Below are records; quote them exactly from the first line through the line that contains "The Uniform State Test (UST) is part of the".

# # #

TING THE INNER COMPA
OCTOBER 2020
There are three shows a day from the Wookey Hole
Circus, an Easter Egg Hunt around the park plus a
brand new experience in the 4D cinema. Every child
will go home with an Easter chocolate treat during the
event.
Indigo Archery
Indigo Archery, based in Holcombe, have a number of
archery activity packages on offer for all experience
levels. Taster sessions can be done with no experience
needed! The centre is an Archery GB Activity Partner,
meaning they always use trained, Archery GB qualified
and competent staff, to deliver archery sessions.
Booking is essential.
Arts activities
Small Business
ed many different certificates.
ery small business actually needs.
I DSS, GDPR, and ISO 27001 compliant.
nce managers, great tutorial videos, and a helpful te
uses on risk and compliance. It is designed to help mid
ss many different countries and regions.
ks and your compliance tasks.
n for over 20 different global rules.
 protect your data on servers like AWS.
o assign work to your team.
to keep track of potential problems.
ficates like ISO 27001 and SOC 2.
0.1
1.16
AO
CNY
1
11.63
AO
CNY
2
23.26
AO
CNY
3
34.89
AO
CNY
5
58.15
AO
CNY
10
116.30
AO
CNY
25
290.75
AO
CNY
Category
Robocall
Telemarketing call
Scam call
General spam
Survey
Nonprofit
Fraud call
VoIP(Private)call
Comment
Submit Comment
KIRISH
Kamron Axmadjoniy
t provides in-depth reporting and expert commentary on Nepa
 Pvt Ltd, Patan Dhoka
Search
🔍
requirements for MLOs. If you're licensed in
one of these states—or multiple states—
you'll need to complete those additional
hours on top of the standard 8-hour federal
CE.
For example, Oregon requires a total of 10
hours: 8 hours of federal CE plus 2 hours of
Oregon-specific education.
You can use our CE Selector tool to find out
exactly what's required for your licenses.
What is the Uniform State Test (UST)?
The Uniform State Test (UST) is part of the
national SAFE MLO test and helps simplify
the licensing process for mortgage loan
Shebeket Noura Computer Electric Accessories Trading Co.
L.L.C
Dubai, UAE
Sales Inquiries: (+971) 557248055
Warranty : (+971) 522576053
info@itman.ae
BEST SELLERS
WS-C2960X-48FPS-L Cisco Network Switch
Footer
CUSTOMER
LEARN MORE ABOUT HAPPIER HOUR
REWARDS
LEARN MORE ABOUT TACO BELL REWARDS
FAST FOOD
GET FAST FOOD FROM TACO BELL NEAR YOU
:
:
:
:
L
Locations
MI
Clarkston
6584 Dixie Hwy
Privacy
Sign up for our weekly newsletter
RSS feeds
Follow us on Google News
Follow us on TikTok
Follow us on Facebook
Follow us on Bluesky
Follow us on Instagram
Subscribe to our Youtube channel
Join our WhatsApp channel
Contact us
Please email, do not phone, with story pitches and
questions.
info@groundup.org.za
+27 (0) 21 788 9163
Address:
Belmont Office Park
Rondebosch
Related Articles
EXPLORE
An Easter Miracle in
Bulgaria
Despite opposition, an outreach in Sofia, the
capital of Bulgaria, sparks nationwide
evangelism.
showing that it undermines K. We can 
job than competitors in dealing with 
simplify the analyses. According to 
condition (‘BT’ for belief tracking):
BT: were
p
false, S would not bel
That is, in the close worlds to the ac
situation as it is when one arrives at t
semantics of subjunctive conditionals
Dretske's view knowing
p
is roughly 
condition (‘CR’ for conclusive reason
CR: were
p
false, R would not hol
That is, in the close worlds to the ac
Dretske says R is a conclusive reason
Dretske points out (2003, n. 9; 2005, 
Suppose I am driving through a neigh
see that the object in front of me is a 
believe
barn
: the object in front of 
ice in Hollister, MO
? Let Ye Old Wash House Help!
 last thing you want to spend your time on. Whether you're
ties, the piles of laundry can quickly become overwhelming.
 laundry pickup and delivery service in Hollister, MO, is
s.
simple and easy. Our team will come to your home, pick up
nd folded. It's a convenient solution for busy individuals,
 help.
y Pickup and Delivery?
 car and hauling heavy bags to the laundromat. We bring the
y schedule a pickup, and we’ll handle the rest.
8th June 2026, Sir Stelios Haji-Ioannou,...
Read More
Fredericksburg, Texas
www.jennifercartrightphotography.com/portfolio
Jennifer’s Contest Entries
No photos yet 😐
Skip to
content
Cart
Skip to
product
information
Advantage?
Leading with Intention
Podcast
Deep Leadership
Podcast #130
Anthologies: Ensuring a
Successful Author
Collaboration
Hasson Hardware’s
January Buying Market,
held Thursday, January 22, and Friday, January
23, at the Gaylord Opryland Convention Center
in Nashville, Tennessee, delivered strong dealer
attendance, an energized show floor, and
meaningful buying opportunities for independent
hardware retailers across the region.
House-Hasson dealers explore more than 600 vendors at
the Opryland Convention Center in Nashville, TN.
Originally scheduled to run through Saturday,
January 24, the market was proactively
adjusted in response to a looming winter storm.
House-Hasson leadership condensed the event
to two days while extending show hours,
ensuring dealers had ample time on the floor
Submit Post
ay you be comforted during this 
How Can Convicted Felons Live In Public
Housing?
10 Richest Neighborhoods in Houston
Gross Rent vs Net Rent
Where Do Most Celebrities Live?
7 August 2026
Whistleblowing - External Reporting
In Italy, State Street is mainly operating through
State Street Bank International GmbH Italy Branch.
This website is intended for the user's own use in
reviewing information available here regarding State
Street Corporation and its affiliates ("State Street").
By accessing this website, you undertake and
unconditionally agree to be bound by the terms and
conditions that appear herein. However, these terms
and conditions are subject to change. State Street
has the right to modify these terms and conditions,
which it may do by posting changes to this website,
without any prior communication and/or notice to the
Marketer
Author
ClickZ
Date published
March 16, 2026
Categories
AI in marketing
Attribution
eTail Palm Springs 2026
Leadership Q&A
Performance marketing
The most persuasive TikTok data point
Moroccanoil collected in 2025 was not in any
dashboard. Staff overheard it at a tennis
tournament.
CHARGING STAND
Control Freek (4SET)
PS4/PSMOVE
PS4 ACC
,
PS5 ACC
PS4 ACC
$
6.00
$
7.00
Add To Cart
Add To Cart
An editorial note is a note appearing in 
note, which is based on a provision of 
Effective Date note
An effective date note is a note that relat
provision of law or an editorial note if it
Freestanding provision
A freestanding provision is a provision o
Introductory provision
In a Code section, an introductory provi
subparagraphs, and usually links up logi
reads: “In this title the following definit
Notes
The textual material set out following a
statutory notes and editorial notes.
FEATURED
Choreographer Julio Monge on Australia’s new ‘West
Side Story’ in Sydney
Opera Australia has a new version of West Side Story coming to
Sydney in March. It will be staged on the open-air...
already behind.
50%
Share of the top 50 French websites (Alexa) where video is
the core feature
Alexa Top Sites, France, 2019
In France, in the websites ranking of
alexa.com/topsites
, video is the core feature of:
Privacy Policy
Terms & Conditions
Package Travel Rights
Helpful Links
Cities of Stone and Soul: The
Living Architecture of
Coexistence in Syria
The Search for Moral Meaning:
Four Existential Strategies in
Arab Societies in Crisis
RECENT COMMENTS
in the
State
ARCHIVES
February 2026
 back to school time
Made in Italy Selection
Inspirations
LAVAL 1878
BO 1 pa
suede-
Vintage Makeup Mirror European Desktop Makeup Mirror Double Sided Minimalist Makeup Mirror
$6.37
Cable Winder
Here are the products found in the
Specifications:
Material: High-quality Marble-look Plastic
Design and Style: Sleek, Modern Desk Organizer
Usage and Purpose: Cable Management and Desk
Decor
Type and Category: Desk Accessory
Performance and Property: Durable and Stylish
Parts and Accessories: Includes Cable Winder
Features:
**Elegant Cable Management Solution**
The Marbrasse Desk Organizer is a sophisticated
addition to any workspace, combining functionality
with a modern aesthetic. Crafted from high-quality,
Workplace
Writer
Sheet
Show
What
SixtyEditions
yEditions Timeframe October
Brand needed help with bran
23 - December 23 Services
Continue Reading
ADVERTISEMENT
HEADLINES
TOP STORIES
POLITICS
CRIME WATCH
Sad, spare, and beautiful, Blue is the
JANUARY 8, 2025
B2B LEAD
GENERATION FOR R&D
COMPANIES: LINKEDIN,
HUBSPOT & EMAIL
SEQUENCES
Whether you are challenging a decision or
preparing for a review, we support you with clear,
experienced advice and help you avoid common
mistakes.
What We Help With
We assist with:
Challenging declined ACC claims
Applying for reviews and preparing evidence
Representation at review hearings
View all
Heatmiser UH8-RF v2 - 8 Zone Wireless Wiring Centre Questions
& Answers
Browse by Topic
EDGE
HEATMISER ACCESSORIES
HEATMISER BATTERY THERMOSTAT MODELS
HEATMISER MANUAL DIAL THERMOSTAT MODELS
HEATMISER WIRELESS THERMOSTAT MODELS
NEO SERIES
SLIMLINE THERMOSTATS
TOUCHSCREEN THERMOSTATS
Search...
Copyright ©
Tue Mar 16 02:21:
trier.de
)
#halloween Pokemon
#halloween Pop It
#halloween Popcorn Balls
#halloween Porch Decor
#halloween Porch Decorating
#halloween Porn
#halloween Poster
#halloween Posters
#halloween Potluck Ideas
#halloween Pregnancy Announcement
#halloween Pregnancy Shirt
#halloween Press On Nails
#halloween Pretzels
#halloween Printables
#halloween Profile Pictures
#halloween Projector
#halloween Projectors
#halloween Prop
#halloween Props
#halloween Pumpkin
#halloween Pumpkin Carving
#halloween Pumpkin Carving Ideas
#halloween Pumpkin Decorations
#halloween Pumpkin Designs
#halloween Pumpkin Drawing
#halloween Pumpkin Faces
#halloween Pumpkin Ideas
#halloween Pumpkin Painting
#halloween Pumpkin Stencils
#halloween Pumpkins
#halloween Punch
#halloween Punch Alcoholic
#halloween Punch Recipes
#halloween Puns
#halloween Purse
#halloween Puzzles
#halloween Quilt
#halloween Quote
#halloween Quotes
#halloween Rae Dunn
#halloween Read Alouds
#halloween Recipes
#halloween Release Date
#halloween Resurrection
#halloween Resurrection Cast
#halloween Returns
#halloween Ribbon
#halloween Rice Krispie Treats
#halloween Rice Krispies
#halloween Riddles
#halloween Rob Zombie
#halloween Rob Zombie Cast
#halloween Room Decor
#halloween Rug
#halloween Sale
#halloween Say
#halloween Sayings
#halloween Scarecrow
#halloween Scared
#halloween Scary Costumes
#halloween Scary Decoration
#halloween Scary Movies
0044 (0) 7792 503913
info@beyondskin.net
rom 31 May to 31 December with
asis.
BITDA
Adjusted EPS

# # #

[Answer to this task]:
TING THE INNER COMPA
OCTOBER 2020
There are three shows a day from the Wookey Hole
Circus, an Easter Egg Hunt around the park plus a
brand new experience in the 4D cinema. Every child
will go home with an Easter chocolate treat during the
event.
Indigo Archery
Indigo Archery, based in Holcombe, have a number of
archery activity packages on offer for all experience
levels. Taster sessions can be done with no experience
needed! The centre is an Archery GB Activity Partner,
meaning they always use trained, Archery GB qualified
and competent staff, to deliver archery sessions.
Booking is essential.
Arts activities
Small Business
ed many different certificates.
ery small business actually needs.
I DSS, GDPR, and ISO 27001 compliant.
nce managers, great tutorial videos, and a helpful te
uses on risk and compliance. It is designed to help mid
ss many different countries and regions.
ks and your compliance tasks.
n for over 20 different global rules.
 protect your data on servers like AWS.
o assign work to your team.
to keep track of potential problems.
ficates like ISO 27001 and SOC 2.
0.1
1.16
AO
CNY
1
11.63
AO
CNY
2
23.26
AO
CNY
3
34.89
AO
CNY
5
58.15
AO
CNY
10
116.30
AO
CNY
25
290.75
AO
CNY
Category
Robocall
Telemarketing call
Scam call
General spam
Survey
Nonprofit
Fraud call
VoIP(Private)call
Comment
Submit Comment
KIRISH
Kamron Axmadjoniy
t provides in-depth reporting and expert commentary on Nepa
 Pvt Ltd, Patan Dhoka
Search
🔍
requirements for MLOs. If you're licensed in
one of these states—or multiple states—
you'll need to complete those additional
hours on top of the standard 8-hour federal
CE.
For example, Oregon requires a total of 10
hours: 8 hours of federal CE plus 2 hours of
Oregon-specific education.
You can use our CE Selector tool to find out
exactly what's required for your licenses.
What is the Uniform State Test (UST)?
The Uniform State Test (UST) is part of the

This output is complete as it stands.